Required actions »
1 > Reproduce the R mailing-list thread below word for word, from "foo(aye,bee)[[1]][1,1]" up to and including "a gmail account.)".
2 > In the R mailing-list thread below, what expression does the reply give for getting the [1,1] entry of the matrix that foo returns?

Remember how we typically index elements of a list with the double brackets
[[]].
So foo(aye,bee)[[1]] will return your matrix.
Now combine that with our knowledge of how to subset matrices.
foo(aye,bee)[[1]][1,1]
is what you want.
On Wed, Feb 11, 2009 at 2:46 PM, John-Paul Ferguson <jpferg at mit.edu> wrote:
(Apologies if this arrives twice. I first sent it from
a gmail account.)
Hello All,
Another noob question. Assume I have function foo():
foo <- function(a,b) {
*does some stuff...*
*creates a matrix J
creates a scalar k
*list(J,k)
}
If you run this function, then foo(aye,bee) will return something like
this:
[[1]]
[,1] [,2]
[1,] .5 .2
[2,] .4 .3
[[2]]
[,1]
[1,] .8
Let us assume that you want to reference the [1,1]th element of J. If the
function ONLY returned that matrix, then the syntax is the following:
bar <- foo(aye,bee)[1,1]
So far, so good. I cannot figure out how to call that same element when the
function returns two things, though. None of the following work:
baz <- foo(aye,bee)[1,1]
baz <- J.foo(aye,bee)[1,1]
baz <- foo.J(aye,bee)[1,1]
baz <- foo(aye,bee)[1[1,1]]
baz <- foo(aye,bee)[1,1,1]
baz <- foo(aye,bee)[J:1,1]
Does anyone know what the RIGHT syntax is?

Extracted records »

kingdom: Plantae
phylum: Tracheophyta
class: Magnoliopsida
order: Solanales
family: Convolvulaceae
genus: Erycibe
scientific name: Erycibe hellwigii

* * *

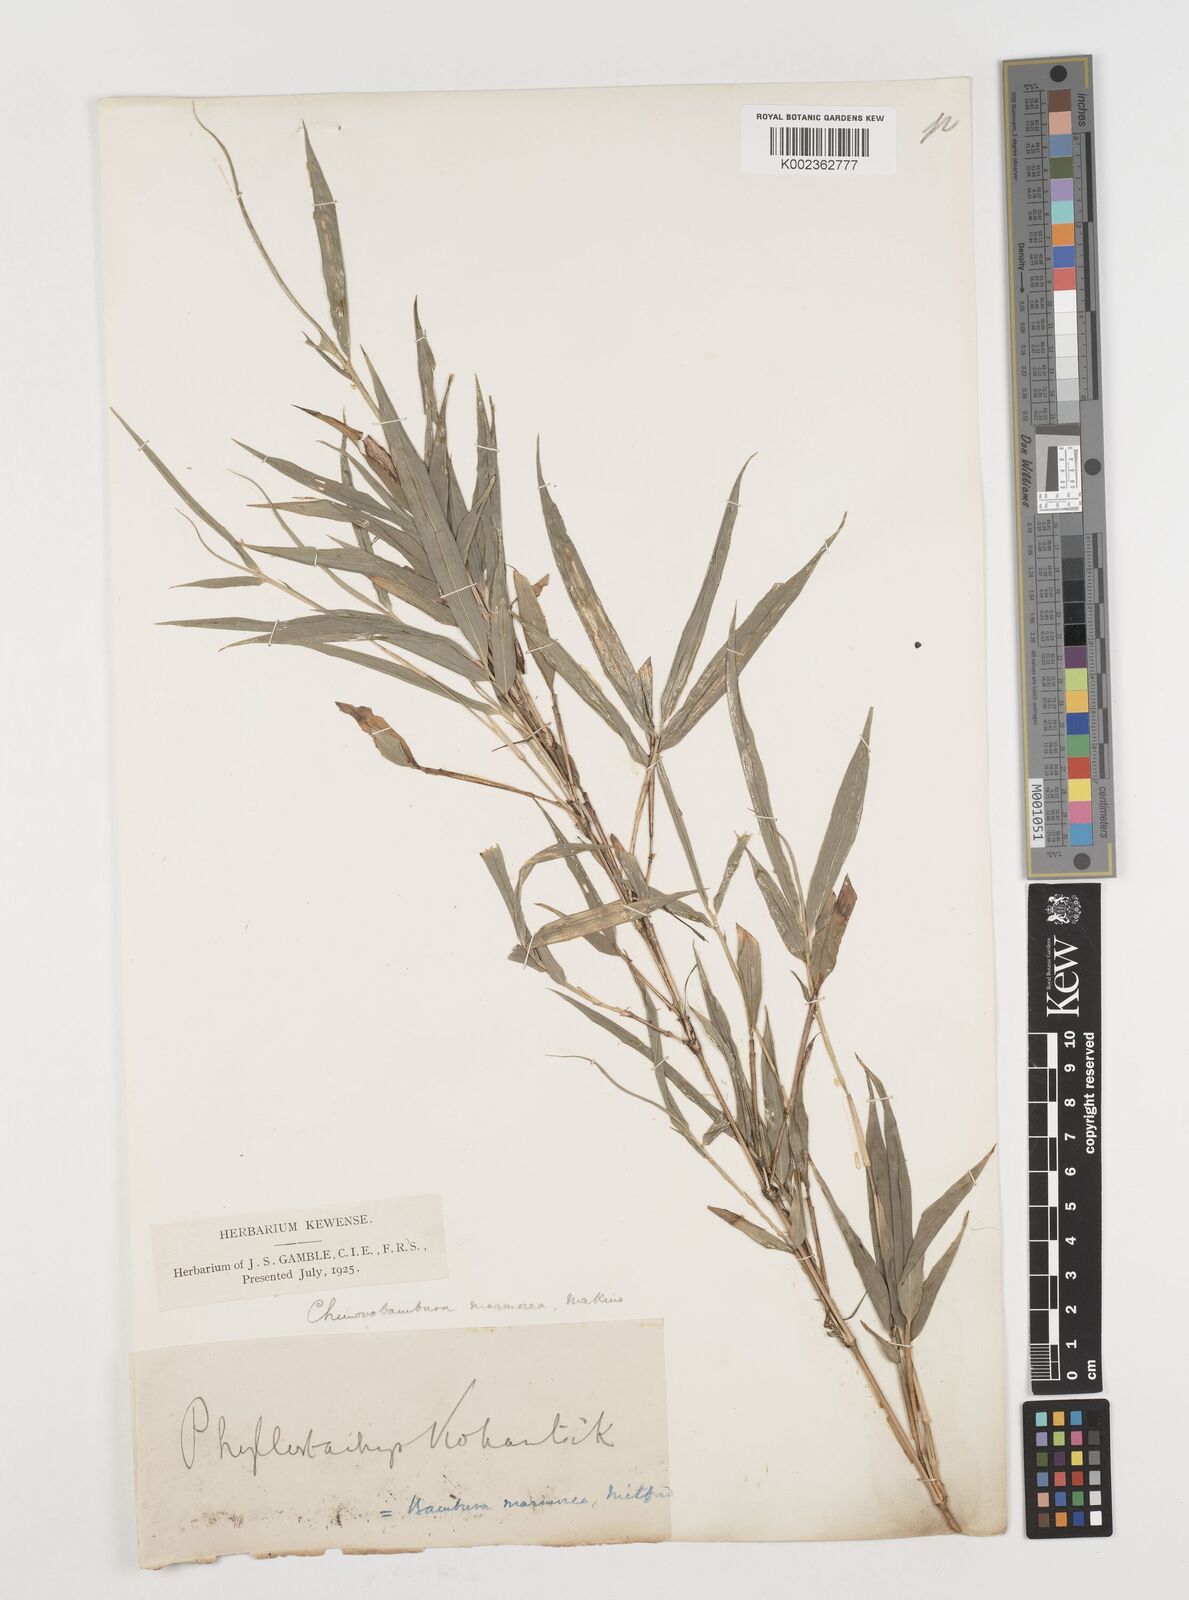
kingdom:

* * *

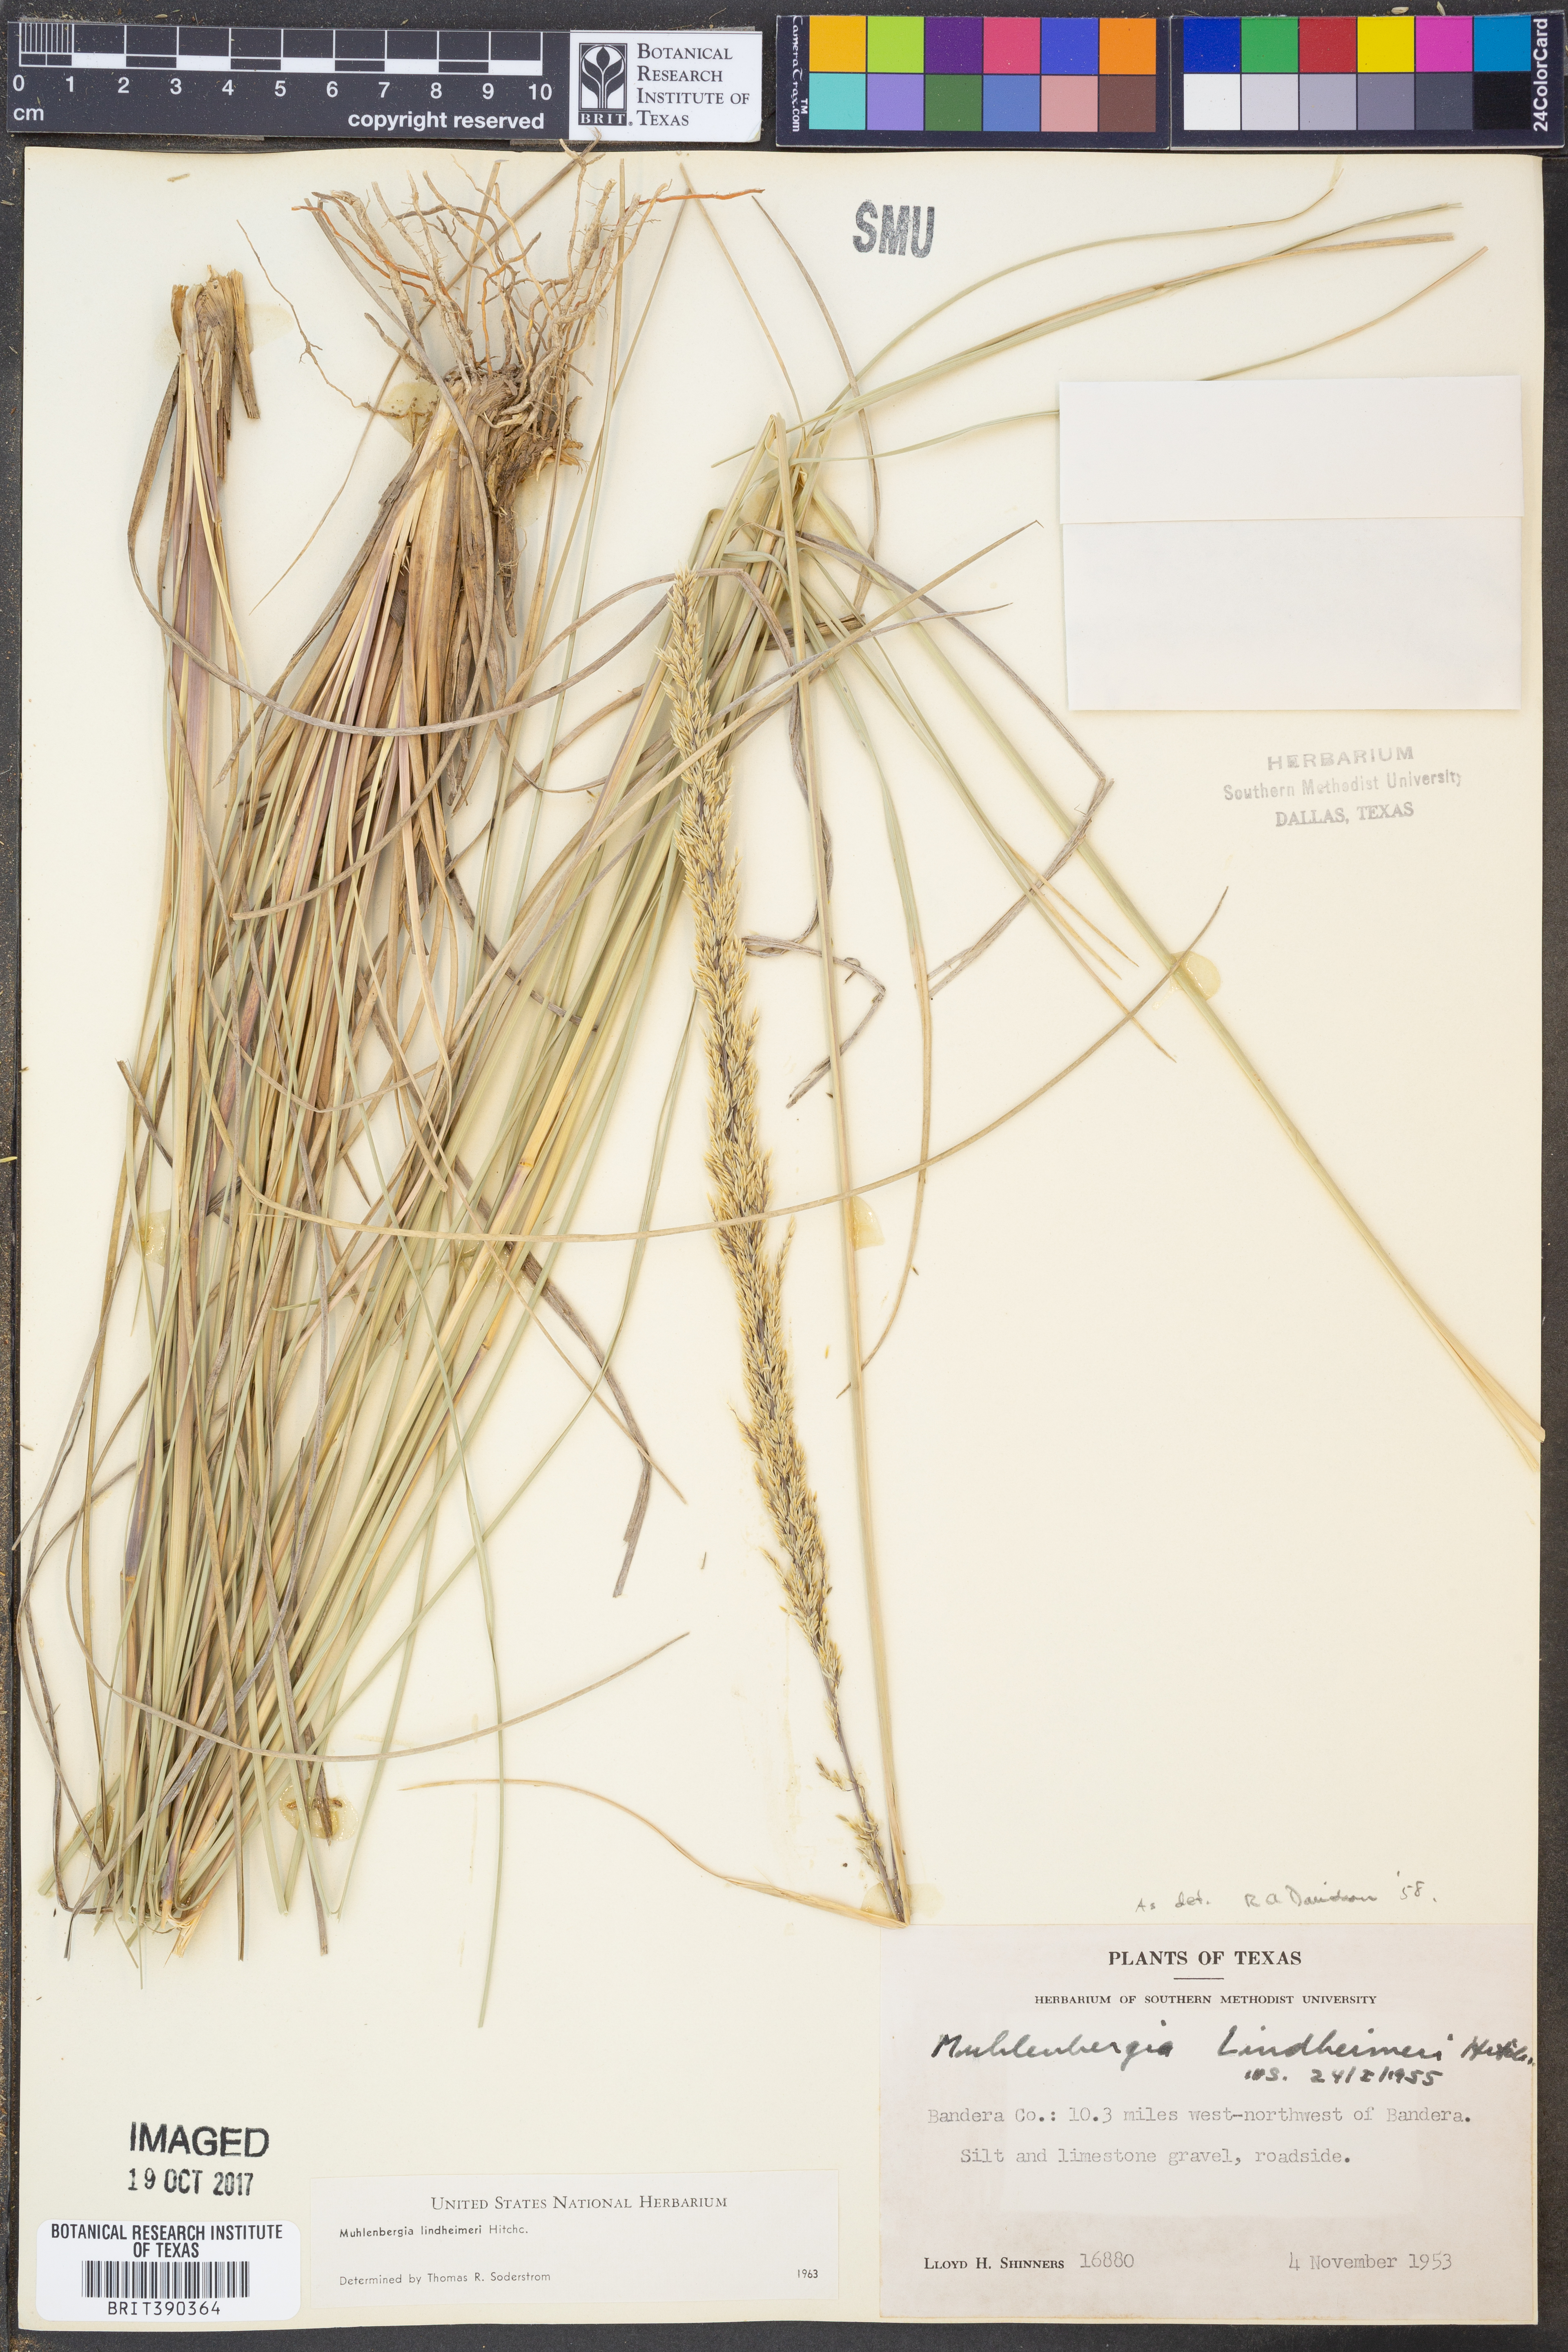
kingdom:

Written responses »
1 >
foo(aye,bee)[[1]][1,1]
is what you want.
On Wed, Feb 11, 2009 at 2:46 PM, John-Paul Ferguson <jpferg at mit.edu> wrote:
(Apologies if this arrives twice. I first sent it from
a gmail account.)

2 > foo(aye,bee)[[1]][1,1]